Winning Them Over

Looking for a way to bolster lecture capture enthusiasm on campus?

IN A 2008 SURVEY OF STUDENTS at the University of Wisconsin-Madison, 82 percent of undergraduate respondents said they preferred courses with online lecture content, and 60 percent said they would even be willing to pay for lecture capture services.

No similar national survey has been done on student receptivity to lecture capture, but it’s probably safe to say that Wisconsin students are not ahead of the curve on this topic. These systems are catching on at colleges and universities across the country, and the enthusiasm isn’t limited to students. Higher ed administrators, as well as more and more faculty, are seeing the benefits of enabling students to review class material at their own pace and catch up on missed classes.

Yet campus IT leaders preparing to introduce lecture capture may want to tread lightly. Many early adopters have experienced faculty resistance and questions about policies ranging from copyright to accessibility for disabled students (see “Addressing Accessibility,” p. 40). “The only way you’re going to get buy-in from the academic side is if faculty perceive it is valuable to their teaching experience,” notes Marti Harris, a research director at Gartner. “If faculty see it as something that they are being forced to do, schools will have difficulty achieving a level of success.”


The trick is to have the technology, training, and policy pieces in place from the beginning, says Alan Greenberg, a senior analyst at Wainhouse Research. “There is a marketing component for the instructional technology people. You have to do training that explains how lecture capture is going to help students and what it’s going to mean to faculty, and you have to have the policies and procedures in place to support the users.

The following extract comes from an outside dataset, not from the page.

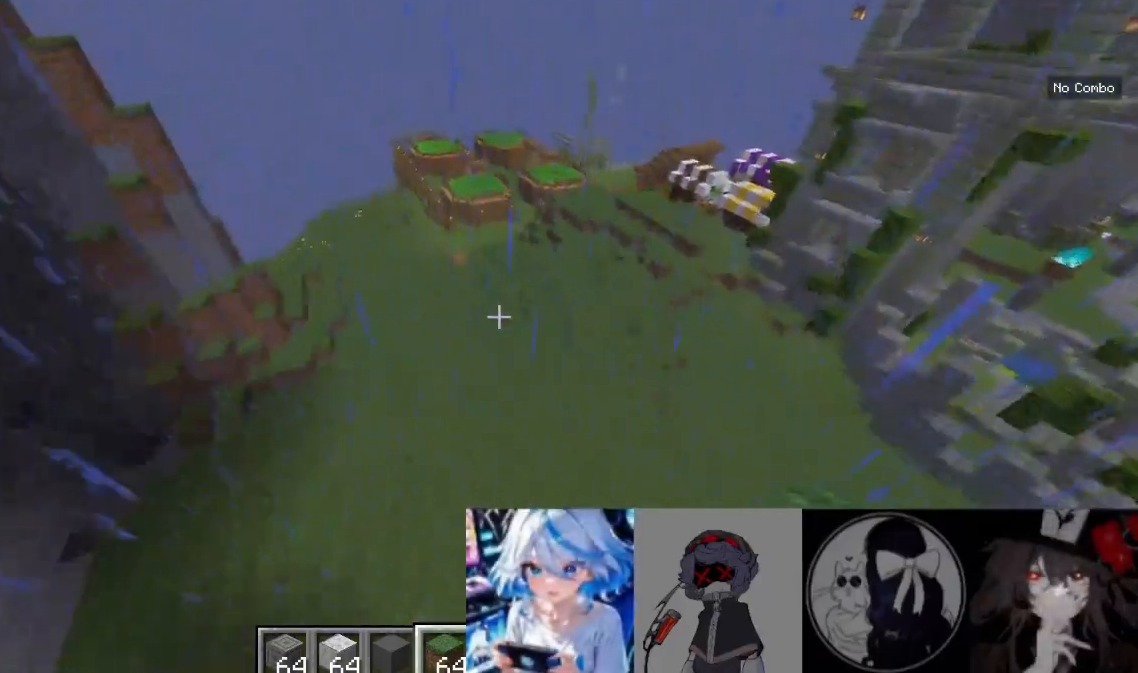
{"keys": ["w"], "mouse": [], "events": []}
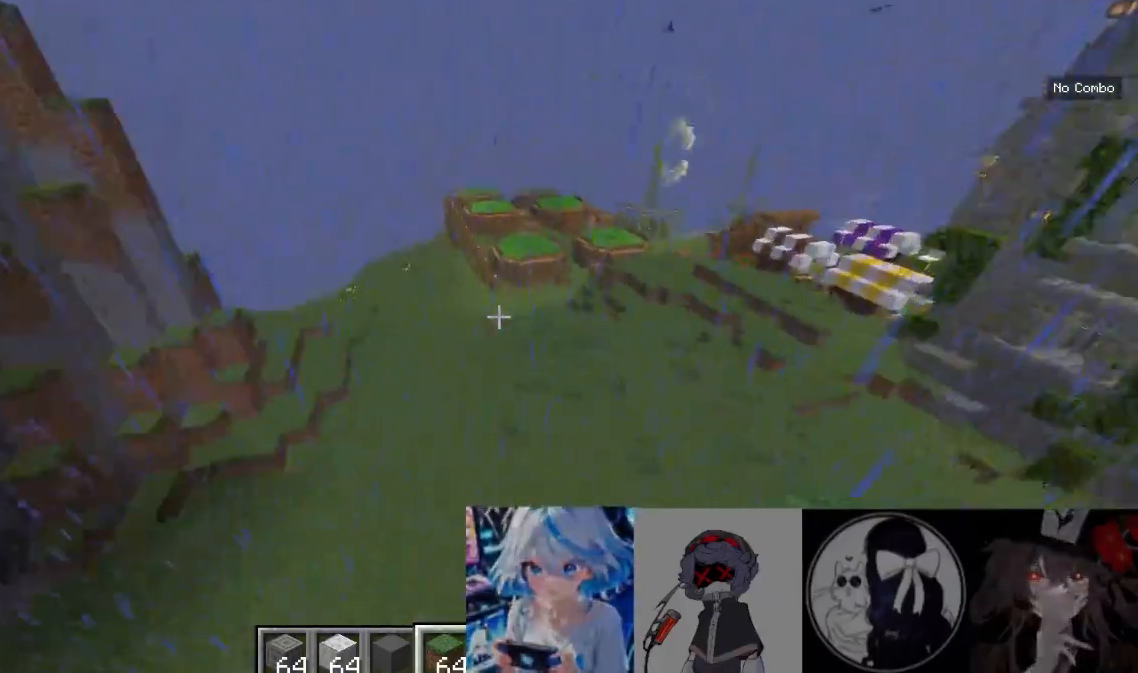
{"keys": ["w"], "mouse": [], "events": []}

Colleges and universities that have gone down the lecture capture path have found four essential ingredients for bringing faculty on board with the program:

  1. Start slowly and gather results.
  2. Work out copyright issues up front.
  3. Minimize faculty involvement with the technology itself.
  4. Provide ongoing tech support.
If your campus is currently considering a lecture capture pilot or is in the early stages of deployment—or has made little progress because of faculty resistance— you may benefit from considering these practices that institutions have used to successfully implement lecture capture systems on their campuses.

1. Start Slowly and Gather Results

Anand Padmanabhan, chief information officer of New York University’s Stern School of Business, sees gradual introduction as key to lecture capture success. Stern started using Apreso (now Echo360) in early 2005 to capture lectures with a few faculty members who had expressed interest. “We then encouraged other faculty to come in, sample it, see the setup, and do a short lecture,” he explains.

Addressing Accessibility

LECTURE CAPTURE PRESENTS new challenges to universities charged with meeting federal and state accessibility mandates. The instructional technology team at Seattle Pacific University (WA) has long worked on disability issues, such as making websites accessible for low-vision students. “We know we need to accommodate students, even though we may have a limited budget for it,” says David Wicks, director of instructional technology services (ITS) and an assistant professor in the School of Education.

For instance, as more faculty begin using Camtasia Relay to record lectures and other course materials,Wicks knows SPU will have to offer a captioning solution for hearing-impaired students. “We may not have that many hearing-impaired students at any one time,” however, “so doing captioning for every course that uses lecture capture could be onerous and expensive.”

SPU has settled on a “just-in-time” model for providing closed-captioning. Faculty members inform ITS when a hearing-impaired student is in a class that involves lecture capture, and student workers are hired to transcribe those lectures. “It may just be audio over a PowerPoint presentation, and some students may just want a transcript,”Wicks explains, “while others would like us to go into Camtasia Studio and add the captions to the presentation.”

The College of Engineering at the University of Wisconsin-Madison, a Mediasite user, has found a different solution. For the past year, the engineering school has been using Caption- Sync, a captioning service from Automatic Sync Technologies. It takes about four hours for a CaptionSync transcriber to type up a one-hour lecture, according to Automatic Sync, and schools pay approximately $160 per media hour, with volume discounts available.

“There’s no way we could afford to do it for all recorded lectures,” says Dusty Smith, digital media manager for the Wisconsin engineering school. “But about 50 to 60 times in the past year, there were requests for captions on recorded lectures,” he says, adding that the process has worked well.

The latest Mediasite version, which automates the integration with CaptionSync, also provides search powered by the caption data. “That has the potential to be beneficial to a wider audience than just the hearing impaired,” Smith says. “You could search for a phrase or an equation and be taken to the point in the video where that is discussed.”